The Essential Services Maintenance Act,1968,was enacted to provide for the maintenance of certain essential services and the normal life of the community. It extends to the whole of India except Jammu and Kashmir. ESMA enables the Government to ban strikes and demand conciliation or arbitration in certain essential industries. However,the interpretation of essential services varies from state to state. Legal mechanisms exist for challenging a decision taken under the terms of this Act if a dispute arises.
History of the Act
The decade of 1980s was the decade of trade union action,specifically against the Governments attempt to change labour laws. There was a historic demonstration on November 23,1981,before Parliament where a call for a one-day countrywide industrial general strike was given for January 19,1982. This turned out to be a red-letter day for the working class struggle in India. In the action that followed,there was promulgation of an ordinance on ESMA banning strikes in 12 industries.
The Essential Services
In the Act,essential services include (i) any postal,telegraph or telephone service; (ii) any railway service or any other transport service for the carriage of passengers or goods by land,water or air with respect to which Parliament has power to make laws; (iii) any service connected with the operation or maintenance of aerodromes,or with the operation,repair or maintenance of aircraft ; (iv) any service connected with the loading,unloading,movement or storage of goods in any port; (v) any service connected with the clearance of goods or passengers through the Customs or with the prevention of smuggling; (vi) any service in any mint or security press; (vii) any service in any defence establishment of the Government of India; (viii) any service in connection with the affairs of the Union; (ix) any other service connected with matters with respect to which Parliament has the power to make laws and a strike in which,the Central Government feels the public safety or the maintenance of supplies and services will be hit.

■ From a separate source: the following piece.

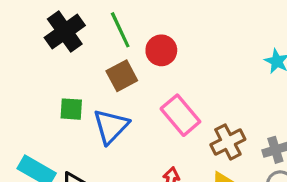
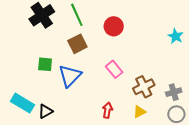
red circle: (161, 50) -> (114, 26), moved
pink rectangle: (180, 115) -> (114, 69), size x0.7

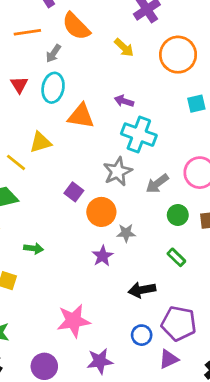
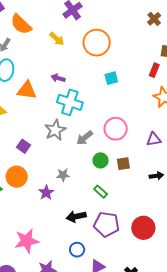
orange circle: (101, 212) -> (17, 177), moved
purple pentagon: (179, 323) -> (107, 224), moved

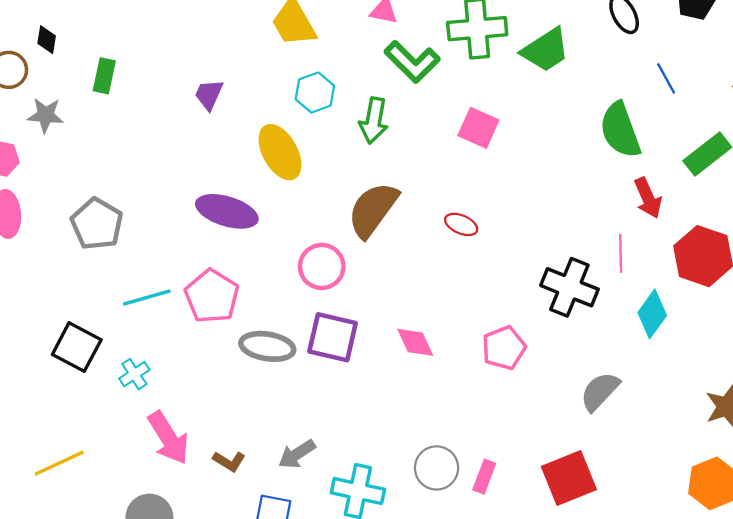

Notwithstanding anything contained in the Code of Criminal Procedure,any police officer may arrest without warrant any person who is reasonably suspected of having committed any offence under this Act. Any person who commences or remains on a strike which is illegal under this Act can be punished with imprisonment for a term which may extend to six months,or with fine which may extend to Rs 200,or both. Any person who instigates,or incites other persons to take part in the strike can be imprisoned for a term extending up to one year,or with fine up to Rs 1,000,or with both. Even a person who knowingly gives money to help the strike can be imprisoned up to one year,or fined up to Rs 1,000,or both.
In 2003,teachers of government-run educational institutions and employees of the Tamil Nadu Government declared an indefinite strike,demanding the repeal of an Act that reduced their pension benefits. Jayalalithaas government declared the strike illegal as it prevented the maintenance of essential services and terminated the services of the striking employees,numbering around 170,000. The High Court and the Supreme Court of India ordered the constitution of a three-member Committee of High Court Judges to consider the appeals of the employees on an individual basis and ordered the reinstatement of all but a little less than 4,000 employees,and recommended minor punishment to around 6,000 employees. Later,it reinstated all the dismissed employees and withdrew the penalties imposed,despite the Committee of Judges findings.
In December 2003,the Court ruled that lawyers had no right to go on strike,or to boycott the courts.
With most states including health services under ESMA,many states,including Uttar Pradesh,Andhra Pradesh and Orissa,have invoked the Act against striking doctors.
It was also imposed against striking airport employees in 2006,who were opposing the privatisation process for the modernisation of the Delhi and Mumbai airports.